Daniel Lynwood Smith
Into the World of the New Testament: Greco-Roman and Jewish Texts and Contexts
London: Bloomsbury, 2015.
Available at Amazon.com
By Ben Sutton, Ridley College, Melbourne, Australia.
Dan Smith has provided a companion to reading the New Testament. As such he has intentionally diverged from traditional textbooks that provide extensive discussions of authorship, date, genre, and literary conventions. Instead, his aim is to provide examples of Ancient texts that parallel the books of the New Testament. In this way the student will learn by comparison instead of by synthesizing scholarly discussions. Smith is quick to point out that this volume does not replace the more extensive discussions of authorship, etc. Rather, as an introductory level book it invites the student into the world in which the New Testament was written, not contemporary discussions.

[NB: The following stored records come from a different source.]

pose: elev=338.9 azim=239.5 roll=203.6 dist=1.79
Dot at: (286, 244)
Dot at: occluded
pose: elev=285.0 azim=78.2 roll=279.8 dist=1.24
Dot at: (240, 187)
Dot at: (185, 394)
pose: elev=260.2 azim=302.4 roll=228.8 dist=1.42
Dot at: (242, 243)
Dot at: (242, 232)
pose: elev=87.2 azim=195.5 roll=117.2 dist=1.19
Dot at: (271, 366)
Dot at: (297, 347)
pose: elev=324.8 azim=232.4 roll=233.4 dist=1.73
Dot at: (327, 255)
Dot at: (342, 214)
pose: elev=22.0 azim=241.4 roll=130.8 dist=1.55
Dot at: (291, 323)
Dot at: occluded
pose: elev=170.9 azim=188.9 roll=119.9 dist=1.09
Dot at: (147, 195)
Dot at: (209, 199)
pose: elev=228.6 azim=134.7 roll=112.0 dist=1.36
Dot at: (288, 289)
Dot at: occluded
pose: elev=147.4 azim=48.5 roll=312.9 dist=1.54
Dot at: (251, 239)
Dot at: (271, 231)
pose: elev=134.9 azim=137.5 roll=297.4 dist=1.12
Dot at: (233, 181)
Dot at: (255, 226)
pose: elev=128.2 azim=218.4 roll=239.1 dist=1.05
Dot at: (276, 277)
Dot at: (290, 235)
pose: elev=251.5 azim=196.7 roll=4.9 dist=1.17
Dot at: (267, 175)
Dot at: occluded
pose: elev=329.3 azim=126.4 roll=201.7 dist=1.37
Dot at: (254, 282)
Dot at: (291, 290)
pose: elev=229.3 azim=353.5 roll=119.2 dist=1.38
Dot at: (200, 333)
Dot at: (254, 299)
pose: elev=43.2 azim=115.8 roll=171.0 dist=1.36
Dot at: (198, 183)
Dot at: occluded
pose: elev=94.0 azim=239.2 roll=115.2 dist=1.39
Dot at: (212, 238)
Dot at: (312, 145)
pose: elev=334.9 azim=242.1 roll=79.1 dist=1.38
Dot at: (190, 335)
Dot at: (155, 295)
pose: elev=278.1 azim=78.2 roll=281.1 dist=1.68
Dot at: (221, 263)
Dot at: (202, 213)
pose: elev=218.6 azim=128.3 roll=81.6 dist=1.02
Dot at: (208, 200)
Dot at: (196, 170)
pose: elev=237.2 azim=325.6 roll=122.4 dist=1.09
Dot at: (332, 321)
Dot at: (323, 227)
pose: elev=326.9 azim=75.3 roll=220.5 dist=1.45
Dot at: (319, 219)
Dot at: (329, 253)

After an opening chapter that orients the reader to what exactly a “testament” is, including a discussion of why there is an “Old” and “New” testament, Smith moves into chapters on Jewish and Roman backgrounds. Especially helpful in these chapters is a comparative examination of “kingdom”, “god(s)”, and church gatherings in relation to Roman associations.
The last group of chapters covers prominent cultural norms from the 1st century that are more or less present in the 21st century. Crucial in this regard is a discussion of honor and shame in relation to the crucifixion. Another chapter covers the contours of religious practice in the context of polytheism vs. monotheism, including an overarching emphasis on faith. The final chapter uses excerpts from Marcion and the Apostolic Fathers to cover issues related to the canon. There is finally a helpful glossary for students unfamiliar with terms related to the primary sources in biblical studies.
At a time when secondary literature proliferates, this is a welcome introduction. It will provide students with an excellent familiarity with comparative primary sources that enliven reading the New Testament itself.